**PROBLEM SET:**
[a] In the text on kids' tablets, what is the Nabi 2's "Mommy Mode" for? Answer in one to three sentences.
[b] Carry on with the text on kids' tablets from its last sentence.

**GIVEN TEXT:**
Leap Frog’s LeapPad2 (*Est. $100) has a 5-inch touch screen, 550 MHz processor, 4-GB of memory on board and a battery life of about nine hours. It has built-in front and rear cameras so kids can take pictures and videos from any angle. This is a compact and sturdy tablet for younger kids without the worries of online dangers. Kids can play games, read books and complete educational activities on the LeapPad2. There are over 325 apps and cartridges for the device, all specifically aimed at children. It is available in green or pink.
If you’re looking for a tablet that can grow with your child and meet your needs as a parent, the Nabi 2 (*Est. $200) has enough apps and downloads to mature along with your child. It also features a “Mommy Mode” for those times when you want to view something you don’t want your child to access, such as a social networking site. The Nabi2 has controls to prevent children from landing on an inappropriate site or conversing with someone who hasn’t been approved by their parents. One of the more interesting things on the Nabi website is the videos of drop tests between this tablet and other popular contenders, such as the Kindle Fire, iPad and Nook. The Nabi’s 7-inch touch screen surrounded by durable plastic bumpers wins out each time as the most durable tablet. The Nabi 2 has front-facing camera and video, 8 GB of storage (expandable to 32 GB) and 2 GB of cloud storage.

**DATA:**
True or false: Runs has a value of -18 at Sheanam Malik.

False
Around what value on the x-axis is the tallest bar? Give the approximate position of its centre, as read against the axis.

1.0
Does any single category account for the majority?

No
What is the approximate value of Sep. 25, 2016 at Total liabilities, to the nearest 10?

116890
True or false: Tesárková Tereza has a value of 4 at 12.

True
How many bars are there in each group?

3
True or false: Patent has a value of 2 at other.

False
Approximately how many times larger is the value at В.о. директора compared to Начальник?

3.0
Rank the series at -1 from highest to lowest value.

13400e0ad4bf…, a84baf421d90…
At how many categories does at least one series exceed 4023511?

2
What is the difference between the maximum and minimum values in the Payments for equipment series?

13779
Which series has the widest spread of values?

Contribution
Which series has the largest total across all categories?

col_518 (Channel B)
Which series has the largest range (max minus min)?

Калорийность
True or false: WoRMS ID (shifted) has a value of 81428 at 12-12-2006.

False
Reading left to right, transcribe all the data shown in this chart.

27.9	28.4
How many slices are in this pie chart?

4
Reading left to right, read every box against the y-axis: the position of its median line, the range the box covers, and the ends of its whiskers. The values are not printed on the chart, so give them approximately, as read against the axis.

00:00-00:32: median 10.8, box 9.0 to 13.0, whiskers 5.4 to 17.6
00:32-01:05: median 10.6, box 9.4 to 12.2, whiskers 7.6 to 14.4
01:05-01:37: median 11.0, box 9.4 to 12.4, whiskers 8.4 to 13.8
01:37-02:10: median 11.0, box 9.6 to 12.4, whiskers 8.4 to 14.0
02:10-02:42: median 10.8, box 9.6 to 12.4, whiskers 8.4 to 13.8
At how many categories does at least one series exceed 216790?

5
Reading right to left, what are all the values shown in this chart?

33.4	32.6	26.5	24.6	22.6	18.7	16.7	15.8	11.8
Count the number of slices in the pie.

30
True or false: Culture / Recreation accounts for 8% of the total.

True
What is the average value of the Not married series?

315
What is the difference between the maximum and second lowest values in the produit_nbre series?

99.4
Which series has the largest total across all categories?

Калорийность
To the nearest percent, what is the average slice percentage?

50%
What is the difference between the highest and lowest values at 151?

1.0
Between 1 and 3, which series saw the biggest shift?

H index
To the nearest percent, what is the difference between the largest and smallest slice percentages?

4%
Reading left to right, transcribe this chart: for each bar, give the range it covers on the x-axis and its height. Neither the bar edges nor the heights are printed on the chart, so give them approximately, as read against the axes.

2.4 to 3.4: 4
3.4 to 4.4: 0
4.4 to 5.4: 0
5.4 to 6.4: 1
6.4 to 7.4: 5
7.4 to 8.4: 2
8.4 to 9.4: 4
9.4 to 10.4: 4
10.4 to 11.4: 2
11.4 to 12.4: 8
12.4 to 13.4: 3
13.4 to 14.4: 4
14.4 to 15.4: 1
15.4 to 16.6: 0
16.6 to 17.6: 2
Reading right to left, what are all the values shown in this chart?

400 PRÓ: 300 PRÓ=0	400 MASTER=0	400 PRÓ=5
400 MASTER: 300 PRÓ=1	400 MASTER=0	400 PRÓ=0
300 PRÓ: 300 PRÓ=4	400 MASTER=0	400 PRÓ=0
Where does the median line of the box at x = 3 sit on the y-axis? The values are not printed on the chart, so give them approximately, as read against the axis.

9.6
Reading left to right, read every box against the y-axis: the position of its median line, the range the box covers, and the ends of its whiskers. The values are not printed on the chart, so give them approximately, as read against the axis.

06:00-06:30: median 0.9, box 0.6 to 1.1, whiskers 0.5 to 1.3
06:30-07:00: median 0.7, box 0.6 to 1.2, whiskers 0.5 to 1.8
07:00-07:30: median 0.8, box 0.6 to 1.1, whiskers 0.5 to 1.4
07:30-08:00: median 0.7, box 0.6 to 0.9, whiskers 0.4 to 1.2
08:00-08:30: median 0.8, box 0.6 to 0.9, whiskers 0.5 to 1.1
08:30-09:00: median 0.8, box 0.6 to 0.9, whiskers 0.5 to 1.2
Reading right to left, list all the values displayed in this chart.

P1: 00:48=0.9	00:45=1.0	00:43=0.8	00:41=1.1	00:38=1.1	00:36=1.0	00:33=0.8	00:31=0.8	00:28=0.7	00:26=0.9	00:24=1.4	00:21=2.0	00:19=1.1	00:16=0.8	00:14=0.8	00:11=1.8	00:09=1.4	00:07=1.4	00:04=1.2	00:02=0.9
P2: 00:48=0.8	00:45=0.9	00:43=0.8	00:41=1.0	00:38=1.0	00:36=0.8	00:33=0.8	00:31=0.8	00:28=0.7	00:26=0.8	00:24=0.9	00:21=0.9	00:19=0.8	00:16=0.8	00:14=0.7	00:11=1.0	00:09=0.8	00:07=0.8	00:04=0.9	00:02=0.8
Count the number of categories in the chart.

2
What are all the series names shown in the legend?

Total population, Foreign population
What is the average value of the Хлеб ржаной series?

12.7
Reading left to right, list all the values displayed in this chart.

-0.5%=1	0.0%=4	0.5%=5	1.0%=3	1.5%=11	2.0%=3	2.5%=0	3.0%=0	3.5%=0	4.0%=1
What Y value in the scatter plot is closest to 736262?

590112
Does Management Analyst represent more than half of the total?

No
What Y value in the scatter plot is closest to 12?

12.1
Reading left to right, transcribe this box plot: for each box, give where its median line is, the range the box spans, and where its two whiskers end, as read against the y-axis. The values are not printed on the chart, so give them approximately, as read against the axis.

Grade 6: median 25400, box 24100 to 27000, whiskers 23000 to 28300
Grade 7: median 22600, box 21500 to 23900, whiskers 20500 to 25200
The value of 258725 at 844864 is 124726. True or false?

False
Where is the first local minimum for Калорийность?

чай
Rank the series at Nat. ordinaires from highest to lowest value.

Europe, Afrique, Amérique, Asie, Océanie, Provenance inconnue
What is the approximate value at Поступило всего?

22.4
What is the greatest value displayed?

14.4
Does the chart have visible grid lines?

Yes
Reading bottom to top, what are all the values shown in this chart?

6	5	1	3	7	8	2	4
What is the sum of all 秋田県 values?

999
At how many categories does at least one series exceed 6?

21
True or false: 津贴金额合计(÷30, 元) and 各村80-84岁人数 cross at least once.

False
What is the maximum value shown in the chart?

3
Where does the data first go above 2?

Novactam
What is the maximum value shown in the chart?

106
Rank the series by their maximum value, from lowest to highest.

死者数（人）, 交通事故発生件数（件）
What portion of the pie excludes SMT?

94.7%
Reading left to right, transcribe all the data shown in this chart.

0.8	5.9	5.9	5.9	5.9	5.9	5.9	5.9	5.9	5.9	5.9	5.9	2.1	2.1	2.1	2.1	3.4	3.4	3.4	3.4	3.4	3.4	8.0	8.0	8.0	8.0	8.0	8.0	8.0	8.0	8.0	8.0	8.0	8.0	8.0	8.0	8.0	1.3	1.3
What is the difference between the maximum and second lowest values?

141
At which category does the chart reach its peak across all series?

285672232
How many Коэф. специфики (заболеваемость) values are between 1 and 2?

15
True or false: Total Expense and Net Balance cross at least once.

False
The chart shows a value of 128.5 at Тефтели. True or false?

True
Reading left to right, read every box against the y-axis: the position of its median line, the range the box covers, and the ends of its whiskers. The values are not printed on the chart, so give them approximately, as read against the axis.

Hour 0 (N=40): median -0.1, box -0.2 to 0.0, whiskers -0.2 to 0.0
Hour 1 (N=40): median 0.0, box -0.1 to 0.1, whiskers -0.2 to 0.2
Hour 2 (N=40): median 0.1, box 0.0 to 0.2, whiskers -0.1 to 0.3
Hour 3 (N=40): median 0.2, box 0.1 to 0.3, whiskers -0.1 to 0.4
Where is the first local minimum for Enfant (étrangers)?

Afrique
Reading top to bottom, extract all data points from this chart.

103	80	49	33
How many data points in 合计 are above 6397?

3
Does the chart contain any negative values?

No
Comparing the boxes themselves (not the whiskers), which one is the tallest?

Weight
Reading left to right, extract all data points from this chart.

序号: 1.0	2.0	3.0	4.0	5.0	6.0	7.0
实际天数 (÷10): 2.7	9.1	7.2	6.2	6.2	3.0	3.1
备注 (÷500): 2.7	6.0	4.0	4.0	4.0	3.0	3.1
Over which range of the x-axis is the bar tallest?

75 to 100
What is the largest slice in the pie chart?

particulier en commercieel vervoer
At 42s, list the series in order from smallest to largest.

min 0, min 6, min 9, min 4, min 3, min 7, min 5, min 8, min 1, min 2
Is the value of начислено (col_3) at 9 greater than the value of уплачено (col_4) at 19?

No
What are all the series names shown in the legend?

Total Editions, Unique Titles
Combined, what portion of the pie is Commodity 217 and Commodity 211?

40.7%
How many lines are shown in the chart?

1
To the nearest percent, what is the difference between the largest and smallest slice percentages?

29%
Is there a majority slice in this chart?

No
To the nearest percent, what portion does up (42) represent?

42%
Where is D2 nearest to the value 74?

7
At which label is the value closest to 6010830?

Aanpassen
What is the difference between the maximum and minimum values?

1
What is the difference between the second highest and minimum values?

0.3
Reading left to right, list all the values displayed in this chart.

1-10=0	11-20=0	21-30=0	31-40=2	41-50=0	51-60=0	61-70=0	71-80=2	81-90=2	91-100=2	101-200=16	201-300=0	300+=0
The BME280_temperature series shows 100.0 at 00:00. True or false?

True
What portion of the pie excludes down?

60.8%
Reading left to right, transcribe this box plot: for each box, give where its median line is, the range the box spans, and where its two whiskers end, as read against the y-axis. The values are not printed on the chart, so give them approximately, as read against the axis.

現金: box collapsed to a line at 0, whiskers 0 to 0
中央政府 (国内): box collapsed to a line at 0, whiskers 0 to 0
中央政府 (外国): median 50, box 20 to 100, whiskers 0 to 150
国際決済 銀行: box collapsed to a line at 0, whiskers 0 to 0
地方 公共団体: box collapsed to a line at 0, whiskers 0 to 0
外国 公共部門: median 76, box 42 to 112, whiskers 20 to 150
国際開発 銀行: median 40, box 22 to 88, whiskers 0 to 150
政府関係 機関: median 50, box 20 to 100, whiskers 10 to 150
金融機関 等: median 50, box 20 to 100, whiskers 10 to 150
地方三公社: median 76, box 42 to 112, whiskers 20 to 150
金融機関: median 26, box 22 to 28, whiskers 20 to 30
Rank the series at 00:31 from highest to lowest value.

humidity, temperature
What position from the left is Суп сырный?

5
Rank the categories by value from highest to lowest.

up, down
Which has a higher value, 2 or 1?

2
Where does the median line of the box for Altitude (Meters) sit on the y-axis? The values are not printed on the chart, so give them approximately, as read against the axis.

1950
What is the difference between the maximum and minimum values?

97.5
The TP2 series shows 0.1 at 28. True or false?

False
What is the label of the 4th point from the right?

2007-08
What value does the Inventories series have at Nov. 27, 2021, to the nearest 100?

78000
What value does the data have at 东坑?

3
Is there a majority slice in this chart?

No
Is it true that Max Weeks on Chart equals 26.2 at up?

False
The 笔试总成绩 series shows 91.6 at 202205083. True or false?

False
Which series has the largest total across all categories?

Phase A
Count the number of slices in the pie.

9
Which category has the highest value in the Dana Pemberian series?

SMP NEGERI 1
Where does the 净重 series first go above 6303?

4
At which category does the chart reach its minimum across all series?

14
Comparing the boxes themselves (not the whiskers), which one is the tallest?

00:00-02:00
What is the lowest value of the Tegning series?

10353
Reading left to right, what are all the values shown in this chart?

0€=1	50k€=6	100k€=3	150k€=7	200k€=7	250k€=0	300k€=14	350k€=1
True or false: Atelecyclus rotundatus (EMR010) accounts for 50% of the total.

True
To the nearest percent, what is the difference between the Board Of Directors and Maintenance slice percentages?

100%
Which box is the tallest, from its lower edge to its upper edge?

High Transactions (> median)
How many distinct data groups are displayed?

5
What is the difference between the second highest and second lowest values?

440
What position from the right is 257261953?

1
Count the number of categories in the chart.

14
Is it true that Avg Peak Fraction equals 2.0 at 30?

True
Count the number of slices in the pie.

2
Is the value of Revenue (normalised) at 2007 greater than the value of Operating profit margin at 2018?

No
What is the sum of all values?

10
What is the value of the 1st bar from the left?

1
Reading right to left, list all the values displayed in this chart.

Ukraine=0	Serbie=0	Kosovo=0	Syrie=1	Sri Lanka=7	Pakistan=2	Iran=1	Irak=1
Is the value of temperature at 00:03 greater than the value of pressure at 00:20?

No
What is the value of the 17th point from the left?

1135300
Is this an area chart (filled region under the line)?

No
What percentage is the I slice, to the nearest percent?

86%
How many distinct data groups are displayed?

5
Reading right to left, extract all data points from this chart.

**TASK-BY-TASK RESULTS:**
[a] "Mommy Mode" is for times when a parent wants to view something the child shouldn't access, such as a social networking site.

[b]
If you want a tablet that your child can use for games and educational activities, then the less expensive VTech InnoTab 2 (*Est. $80) might be a better choice for beginner tablet users. The manufacturer lists the recommended ages for this tablet as three to nine years old. It is available with a sturdy white or pink case that will withstand a few bumps and drops. The tablet also offers a camera, which can take still pictures or videos. It has a 5-inch color touch screen, 2-GB of built-in memory, expandable to up to 32-GB via a SD memory card. It comes with features like an MP3 player, art studio and e-reader. Parents can upload new content to the InnoTab 2, such as games, and can also track children’s progress in educational apps.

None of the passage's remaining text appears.